Et d’un pas ferme, sans arme et sans lumière, je me rappelle encore, comme si c’était d’hier, le sentiment d’admiration qui me gonfla la poitrine devant cette intrépidité si calme et si simple, – le saint prêtre monta bravement l’escalier et pénétra sans hésitation dans la chambre hantée.

Alors ce fut un vacarme horrible.

Des cris, des hurlements, des fracas épouvantables.

On aurait dit qu’un tas de bêtes féroces s’entre-dévoraient, en même temps que tous les meubles de la chambre se seraient écrabouillés sur le plancher.

Je n’ai jamais entendu rien de pareil dans toute mon existence.

Nous étions tous à genoux, glacés, muets et les cheveux dressés de terreur.

Mais le curé n’appelait pas.

Cela dura-t-il longtemps ? Je ne saurais vous le dire, mais le temps nous parut bien long.

Enfin le tapage infernal cessa tout à coup, et le brave abbé reparut livide, tout en nage, les cheveux en désordre et son surplis en lambeaux...

Il avait vieilli de dix ans.

– Mes enfants, dit-il, vous pouvez vous retirer ; c’est fini, vous n’entendrez plus rien. Au revoir ; parlez de tout ceci le moins possible.

Après ce soir-là, le presbytère de Gentilly reprit son calme habituel.

Seulement tous les premiers vendredis du mois, jusqu’à sa mort, le bon curé célébra une messe de Requiem pour quelqu’un qu’il ne voulut jamais nommer.
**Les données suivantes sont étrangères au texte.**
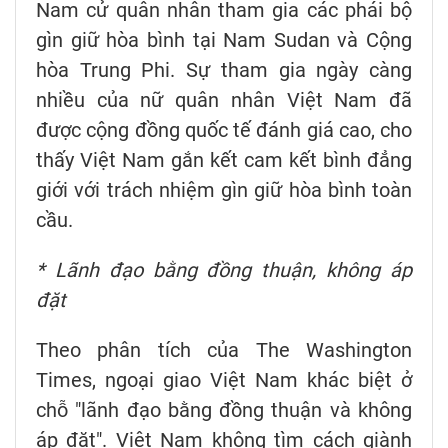
Nam cử quân nhân tham gia các phái bộ
gìn giữ hòa bình tại Nam Sudan và Cộng
hòa Trung Phi. Sự tham gia ngày càng
nhiều của nữ quân nhân Việt Nam đã
được cộng đồng quốc tế đánh giá cao, cho
thấy Việt Nam gắn kết cam kết bình đẳng
giới với trách nhiệm gìn giữ hòa bình toàn
cầu.
* Lãnh đạo bằng đồng thuận, không áp
đặt
Theo phân tích của The Washington
Times, ngoại giao Việt Nam khác biệt ở
chỗ "lãnh đạo bằng đồng thuận và không
áp đặt". Việt Nam không tìm cách giành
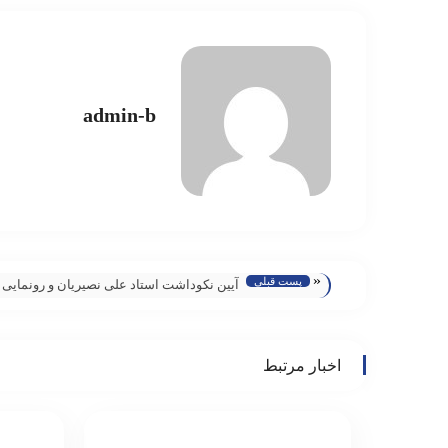
admin-b
«
پست قبلی
آیین نکوداشت استاد علی نصیریان و رونمایی ا
زندگی و آثار او برگزار می شود
اخبار مرتبط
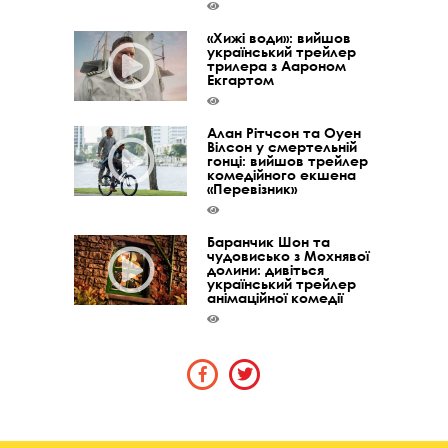
«Хижі води»: вийшов
український трейлер
трилера з Аароном
Екгартом
Алан Рітчсон та Оуен
Вілсон у смертельній
гонці: вийшов трейлер
комедійного екшена
«Перевізник»
Баранчик Шон та
чудовисько з Мохнявої
долини: дивіться
український трейлер
анімаційної комедії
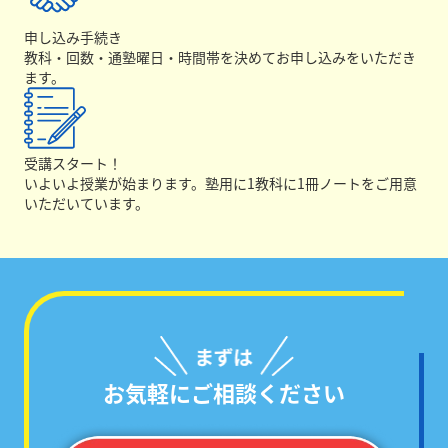
申し込み手続き
教科・回数・通塾曜日・時間帯を決めてお申し込みをいただき
ます。
受講スタート！
いよいよ授業が始まります。塾用に1教科に1冊ノートをご用意
いただいています。
お気軽にご相談ください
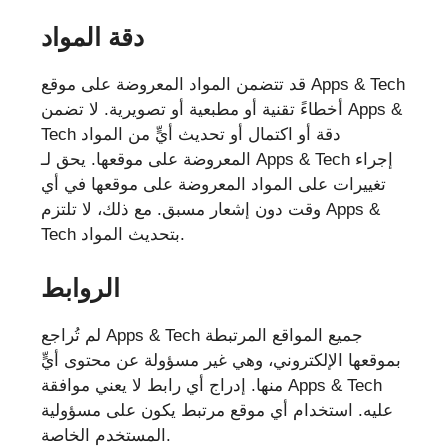
دقة المواد
قد تتضمن المواد المعروضة على موقع Apps & Tech
أخطاءً تقنية أو مطبعية أو تصويرية. لا تضمن Apps &
Tech دقة أو اكتمال أو تحديث أيٍّ من المواد
المعروضة على موقعها. يحق لـ Apps & Tech إجراء
تغييرات على المواد المعروضة على موقعها في أي
وقت دون إشعار مسبق. مع ذلك، لا تلتزم Apps &
Tech بتحديث المواد.
الروابط
لم تُراجع Apps & Tech جميع المواقع المرتبطة
بموقعها الإلكتروني، وهي غير مسؤولة عن محتوى أيٍّ
منها. إدراج أي رابط لا يعني موافقة Apps & Tech
عليه. استخدام أي موقع مرتبط يكون على مسؤولية
المستخدم الخاصة.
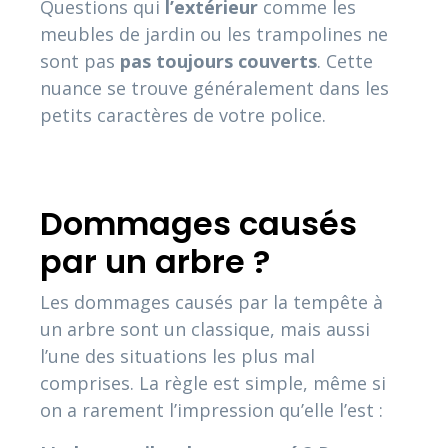
Questions qui
l’extérieur
comme les
meubles de jardin ou les trampolines ne
sont pas
pas
toujours
couverts
. Cette
nuance se trouve généralement dans les
petits caractères de votre police.
Dommages causés
par un arbre ?
Les dommages causés par la tempête à
un arbre sont un classique, mais aussi
l’une des situations les plus mal
comprises. La règle est simple, même si
on a rarement l’impression qu’elle l’est :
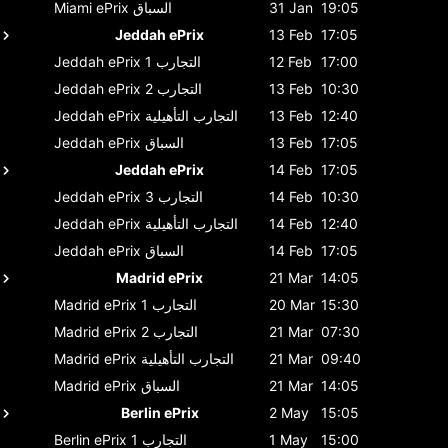
19:05
31 Jan
السباق
Miami ePrix
Jeddah ePrix
13 Feb
17:05
17:00
12 Feb
التجارب 1
Jeddah ePrix
10:30
13 Feb
التجارب 2
Jeddah ePrix
12:40
13 Feb
التجارب التأهيلية
Jeddah ePrix
17:05
13 Feb
السباق
Jeddah ePrix
Jeddah ePrix
14 Feb
17:05
10:30
14 Feb
التجارب 3
Jeddah ePrix
12:40
14 Feb
التجارب التأهيلية
Jeddah ePrix
17:05
14 Feb
السباق
Jeddah ePrix
Madrid ePrix
21 Mar
14:05
15:30
20 Mar
التجارب 1
Madrid ePrix
07:30
21 Mar
التجارب 2
Madrid ePrix
09:40
21 Mar
التجارب التأهيلية
Madrid ePrix
14:05
21 Mar
السباق
Madrid ePrix
Berlin ePrix
2 May
15:05
15:00
1 May
التجارب 1
Berlin ePrix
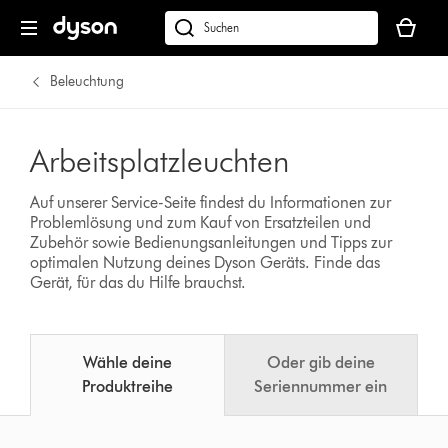
Dein
Warenko
dyson.de
ist
durchsuchen
leer
Beleuchtung
Arbeitsplatzleuchten
Auf unserer Service-Seite findest du Informationen zur
Problemlösung und zum Kauf von Ersatzteilen und
Zubehör sowie Bedienungsanleitungen und Tipps zur
optimalen Nutzung deines Dyson Geräts.
Finde das
Gerät, für das du Hilfe brauchst.
Wähle deine
Oder gib deine
Produktreihe
Seriennummer ein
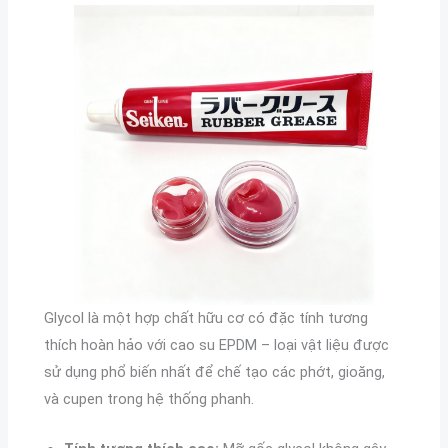
Glycol là một hợp chất hữu cơ có đặc tính tương
thích hoàn hảo với cao su EPDM – loại vật liệu được
sử dụng phổ biến nhất để chế tạo các phớt, gioăng,
và cupen trong hệ thống phanh.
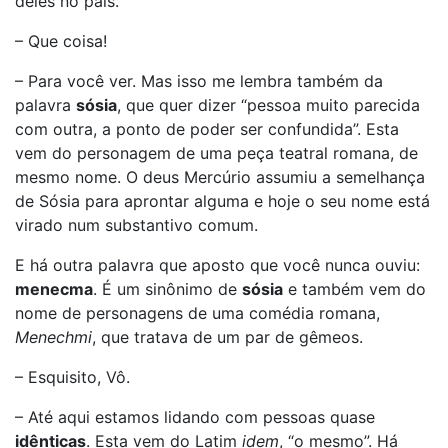
deles no país.
– Que coisa!
– Para você ver. Mas isso me lembra também da
palavra
sósia
, que quer dizer “pessoa muito parecida
com outra, a ponto de poder ser confundida”. Esta
vem do personagem de uma peça teatral romana, de
mesmo nome. O deus Mercúrio assumiu a semelhança
de Sósia para aprontar alguma e hoje o seu nome está
virado num substantivo comum.
E há outra palavra que aposto que você nunca ouviu:
menecma
. É um sinônimo de
sósia
e também vem do
nome de personagens de uma comédia romana,
Menechmi
, que tratava de um par de gêmeos.
– Esquisito, Vô.
– Até aqui estamos lidando com pessoas quase
idênticas
. Esta vem do Latim
idem
, “o mesmo”. Há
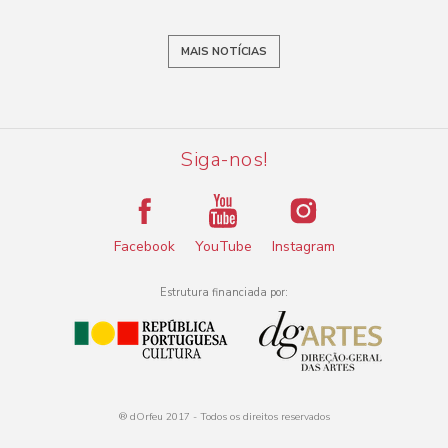
MAIS NOTÍCIAS
Siga-nos!
Facebook
YouTube
Instagram
Estrutura financiada por:
® dOrfeu 2017 - Todos os direitos reservados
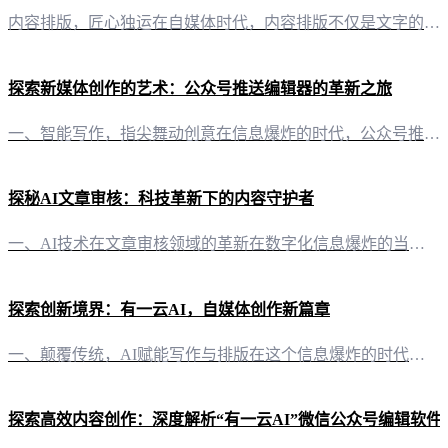
内容排版，匠心独运在自媒体时代，内容排版不仅是文字的堆砌，更是艺术与技术的完美融合。有一云AI，以其独到的审美眼光和精湛的技术，为自媒体创作者提供了数千款装修皮肤。从标题到内容，从图文搭配到分隔引导，每一处细节都经过精心设计，让您的文章在视觉上独具一格，引人入胜。 创作新境界，一“键”达成一篇优秀的公众号文章，不仅要有吸引人的标题，更要有深入人心的内容。有一云AI，凭借其智能写作+排版的功能，将
探索新媒体创作的艺术：公众号推送编辑器的革新之旅
一、智能写作，指尖舞动创意在信息爆炸的时代，公众号推送成为连接企业与用户、个人与受众的重要桥梁。而“有一云AI”公众号推送编辑器，正是这场新媒体革命中的得力助手。它以AI智能写作为核心，为创作者提供前所未有的便捷与高效。 二、排版之美，千款皮肤任君挑选“有一云AI”不仅智能，更懂美。它提供包含标题、内容、图文、分隔、引导五大类的数千款装修皮肤，每一款都如同一件艺术品，让你的公众号推送独具风格，脱
探秘AI文章审核：科技革新下的内容守护者
一、AI技术在文章审核领域的革新在数字化信息爆炸的当下，内容审核成为了一道至关重要的防线。而AI技术的崛起，为这一领域带来了前所未有的革新。 二、AI文章审核的优势 2.1 高效性与准确性“有一云AI”在文章审核方面展现出了惊人的效率与准确性。它能够快速识别并过滤掉违规内容，确保网络环境的清朗。 2.2 多平台兼容性“有一云AI”支持公众号、头条号、小红书等多家自媒体平台，实现内容审核的无缝对接
探索创新境界：有一云AI，自媒体创作新篇章
一、颠覆传统，AI赋能写作与排版在这个信息爆炸的时代，自媒体创作者面临着内容生产的高效性与个性化的双重挑战。而“有一云AI”，作为一款创新型AI智能写作+排版软件，正以其卓越的功能和智能化服务，引领着内容创作的新潮流。 二、排版之美，千款皮肤，一站解锁“有一云AI”在内容排版方面，为自媒体创作者提供了前所未有的便利。其五大类数千款装修皮肤，涵盖标题、内容、图文、分隔、引导等多个方面，让创作者能够
探索高效内容创作：深度解析“有一云AI”微信公众号编辑软件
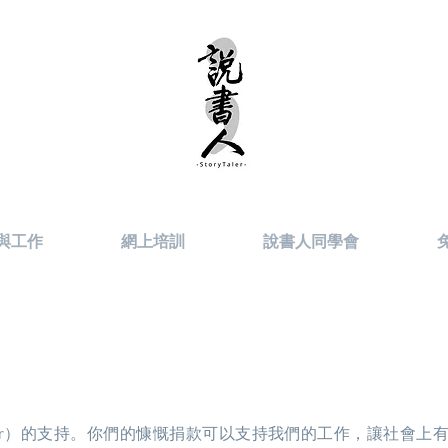
與工作
網上培訓
說書人同學會
Taler）的支持。你們的慷慨捐款可以支持我們的工作，讓社會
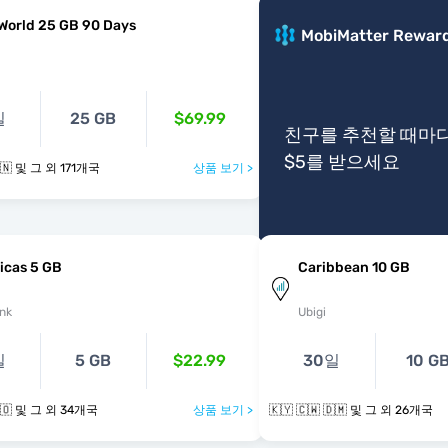
World 25 GB 90 Days
MobiMatter Rewar
일
25 GB
$69.99
친구를 추천할 때마
$5를 받으세요
🇰🇾 🇨🇱 🇨🇳 및 그 외 171개국
상품 보기 >
icas 5 GB
Caribbean 10 GB
nk
Ubigi
일
5 GB
$22.99
30일
10 G
🇰🇾 🇨🇱 🇨🇴 및 그 외 34개국
상품 보기 >
🇰🇾 🇨🇼 🇩🇲 및 그 외 26개국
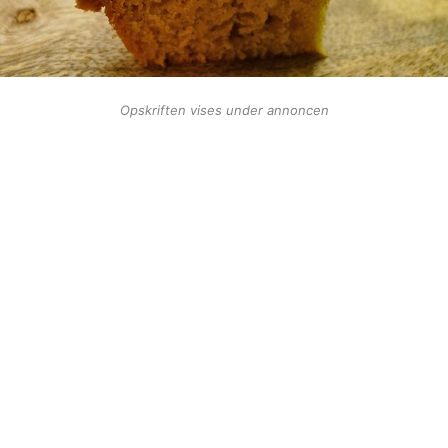
Opskriften vises under annoncen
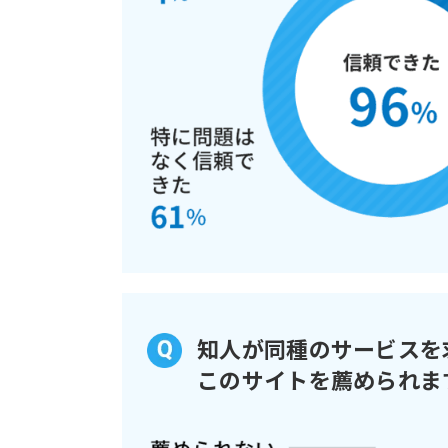
知人が同種のサービスを
このサイトを薦められま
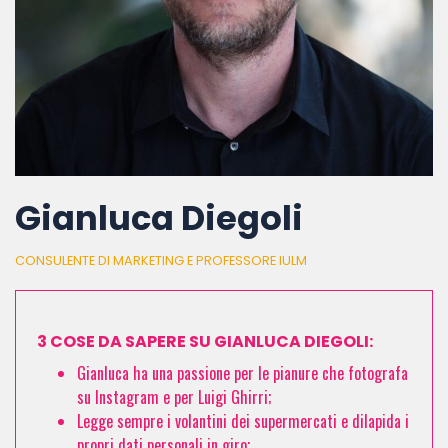
Gianluca Diegoli
CONSULENTE DI MARKETING E PROFESSORE IULM
3 COSE DA SAPERE SU GIANLUCA DIEGOLI:
Gianluca ha una passione per le pianure che fotografa
su Instagram e per Luigi Ghirri;
Legge sempre i volantini dei supermercati e dilapida i
propri dati personali in giro;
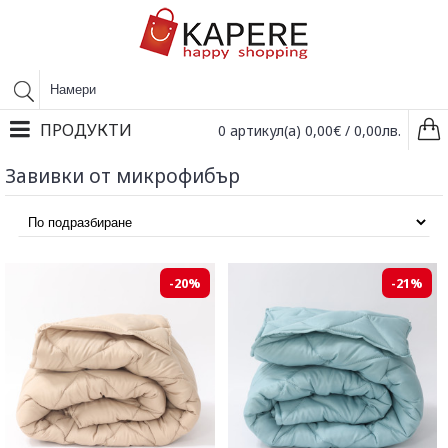
ПРОДУКТИ
0 артикул(а) 0,00€ / 0,00лв.
Завивки от микрофибър
-20%
-21%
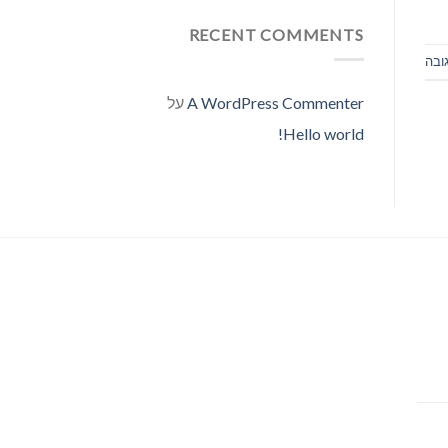
RECENT COMMENTS
ובה
A WordPress Commenter
על
Hello world!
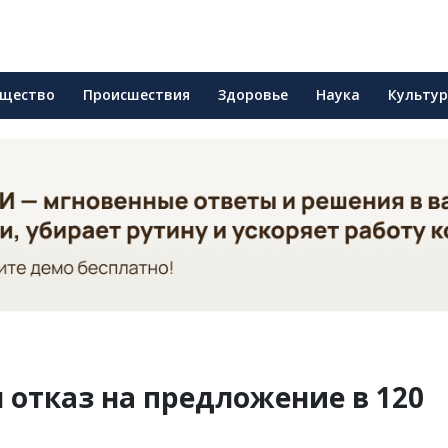
щество
Происшествия
Здоровье
Наука
Культу
 отказ на предложение в 120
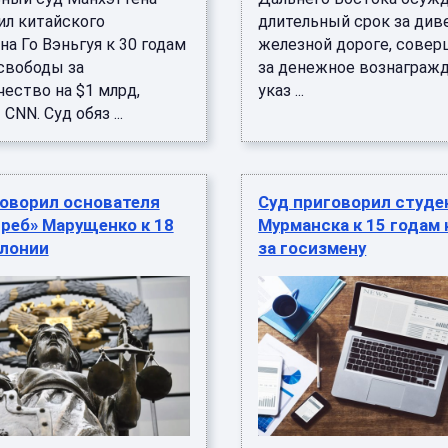
ил китайского
длительный срок за див
а Го Вэньгуя к 30 годам
железной дороге, сове
свободы за
за денежное вознагражд
ество на $1 млрд,
указ ...
CNN. Суд обяз ...
говорил основателя
Суд приговорил студе
реб» Марущенко к 18
Мурманска к 15 годам
олонии
за госизмену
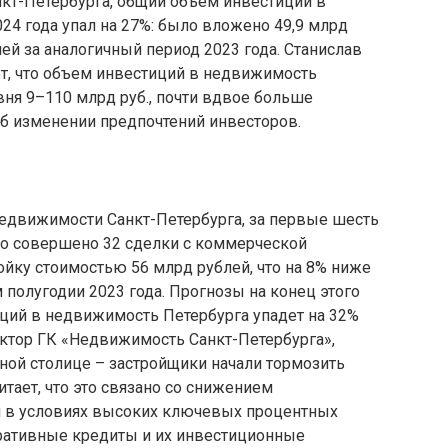
кт-Петербурга, общий объем инвестиций в
4 года упал на 27%: было вложено 49,9 млрд
ей за аналогичный период 2023 года. Станислав
ует, что объем инвестиций в недвижимость
вня 9–110 млрд руб., почти вдвое больше
об изменении предпочтений инвесторов.
едвижимости Санкт-Петербурга, за первые шесть
ло совершено 32 сделки с коммерческой
йку стоимостью 56 млрд рублей, что на 8% ниже
 полугодии 2023 года. Прогнозы на конец этого
ций в недвижимость Петербурга упадет на 32%
ектор ГК «Недвижимость Санкт-Петербурга»,
ной столице – застройщики начали тормозить
тает, что это связано со снижением
я в условиях высоких ключевых процентных
оративные кредиты и их инвестиционные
– Voilà une étrange histoire, n’est-ce pas messieurs ? conclut le narrateur. Eh bien, je ne vous ai pourtant conté là que ce que j’ai vu de mes yeux et entendu de mes oreilles, avec nombre d’autres personnes parfaitement dignes de foi. Qu’en dites-vous ?

– Rien !

– Ni moi non plus.

 

 

Il m’a été donné, il y a déjà plusieurs années, d’interroger les anciens de Gentilly... même une nièce de la servante de M. le Curé Guertin... sur ce sujet ; et on m’a répondu qu’en effet, du temps de M. Guertin, il s’était passé quelque chose d’un caractère étrange ; que le presbytère, disait-on, avait été hanté, pendant plusieurs jours, par un personnage mystérieux, invisible.

 

 

 

Louis FRÉCHETTE, dans Le Monde illustré.